- _TEXT BLOCK_
TANDEM. Justice Secretary Menardo Guevarra and PNP Chief General Guillermo Eleazar meet at the DOJ on May 21, 2022, resulting in an opening of the previously sealed police records of drug war deaths.

Photo courtesy of DOJ

Guevarra, Eleazar make progress albeit in a very slow process, but do they represent the willingness of the Philippine government as the ICC makes its next move?

The Commission on Human Rights (CHR), long eager to deep dive into the details of the government’s drug war campaign, found itself still in the sidelines despite a sudden turnaround by the Philippine National Police (PNP).

The PNP has dropped the reticence it has maintained since the start if its anti-drug operations in 2016, granting the Department of Justice (DOJ) full access to the records of the 7,884 deaths during that period.

But only to the DOJ.

Justice Secretary Menardo Guevarra said Wednesday, May 26, that giving equal access of those files to the CHR is a “matter for further discussion.”

- _THE REQUEST_
Rewrite the drug war article from the words "Guevarra, Eleazar make" through "National Police (PNP).", and swap "sidelines" for "margins". The items after this point come from a separate source.

- _RECORD SET_
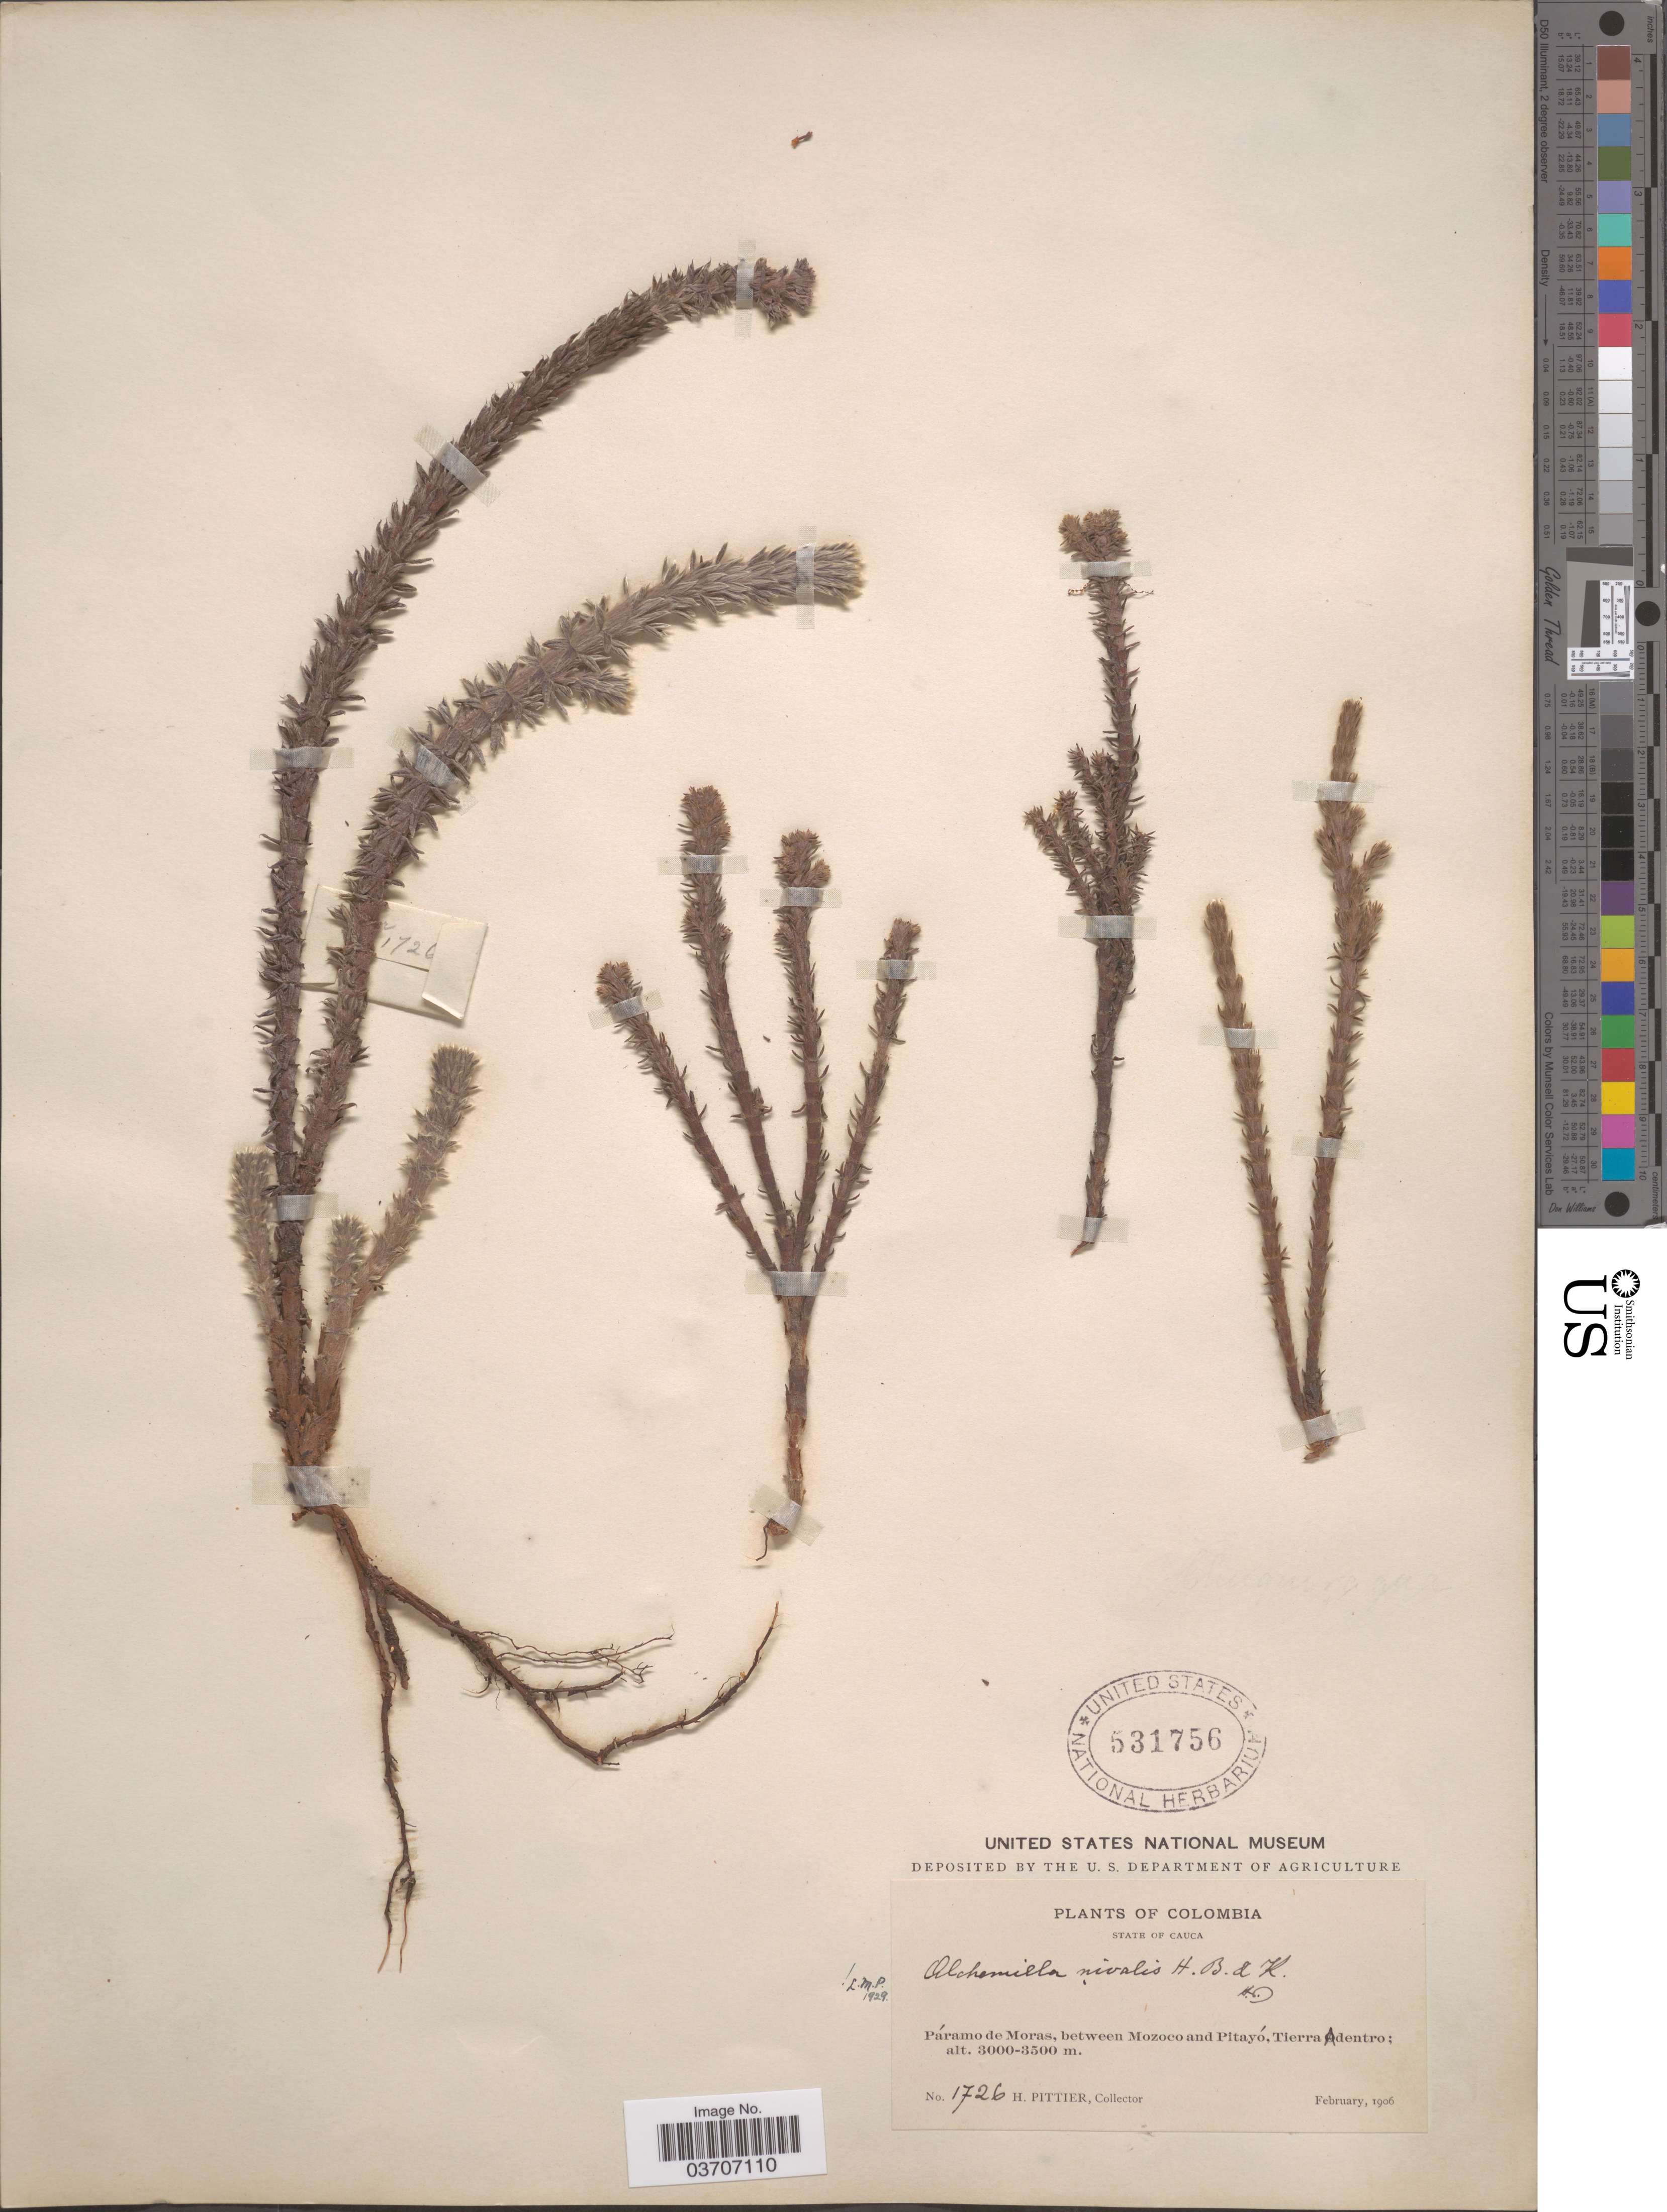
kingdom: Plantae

==

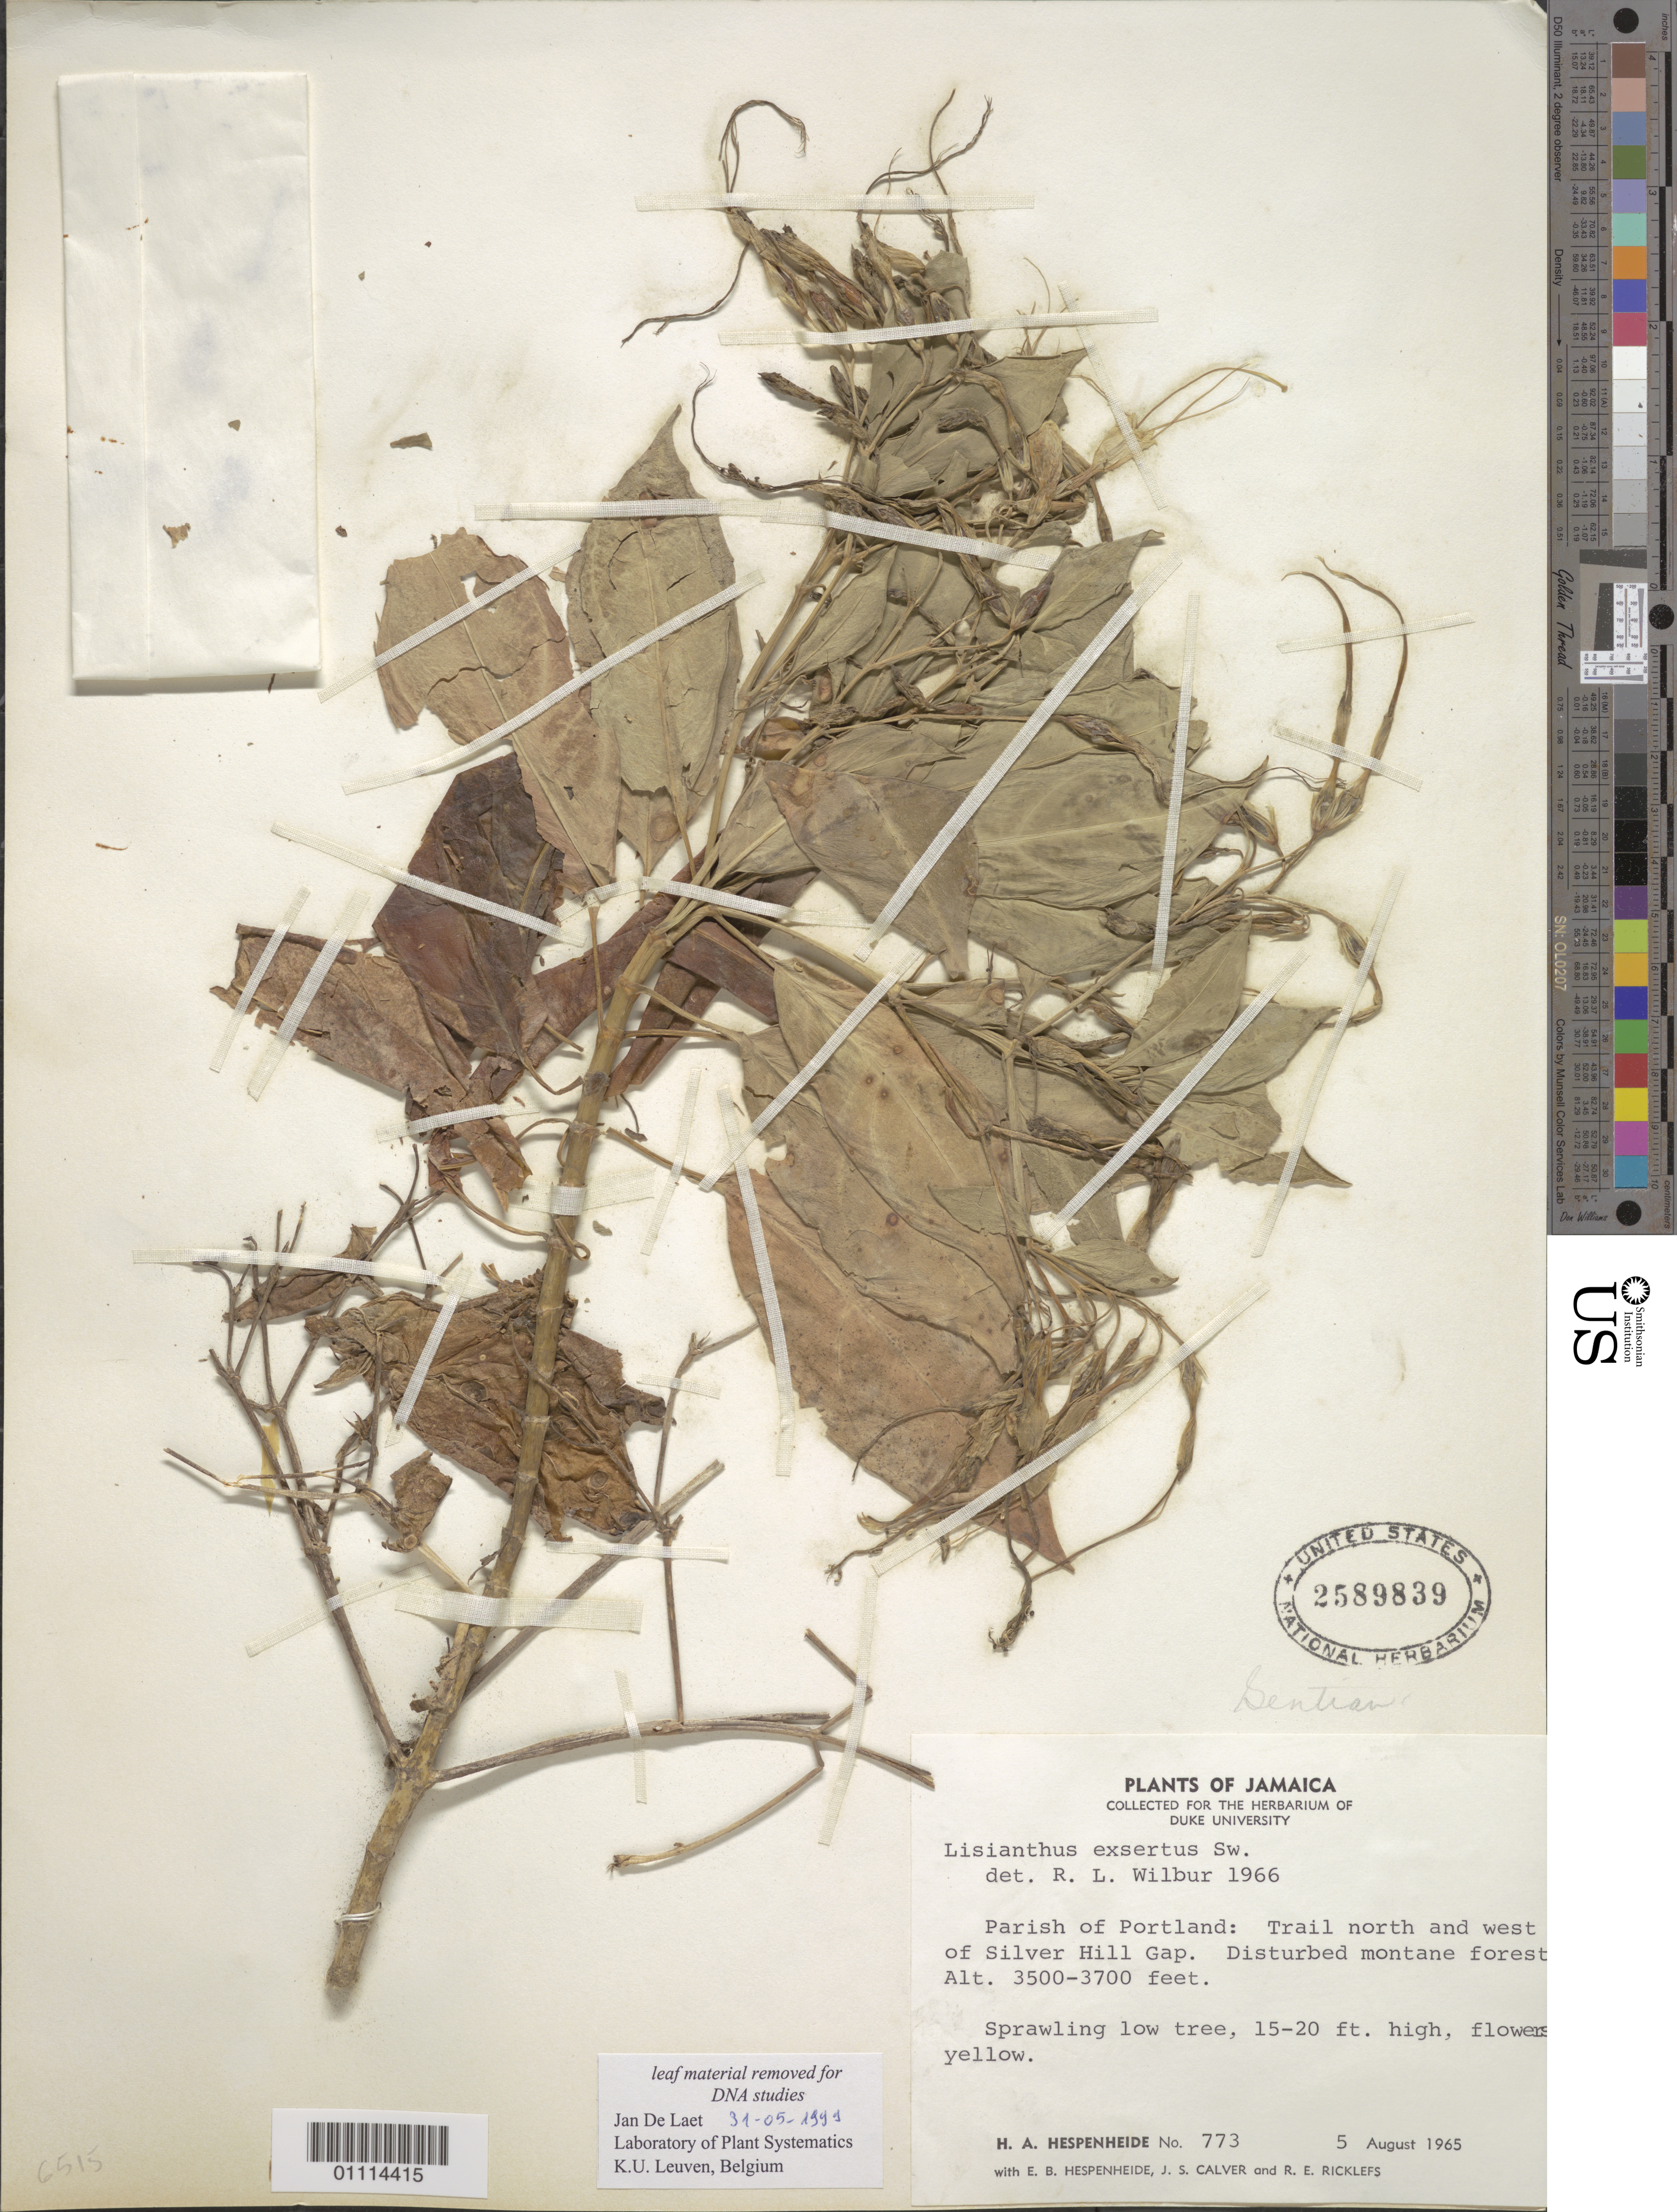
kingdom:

- _EXERCISE RESULT_
Guevarra, Eleazar make progress albeit in a very slow process, but do they represent the willingness of the Philippine government as the ICC makes its next move?

The Commission on Human Rights (CHR), long eager to deep dive into the details of the government’s drug war campaign, found itself still in the margins despite a sudden turnaround by the Philippine National Police (PNP).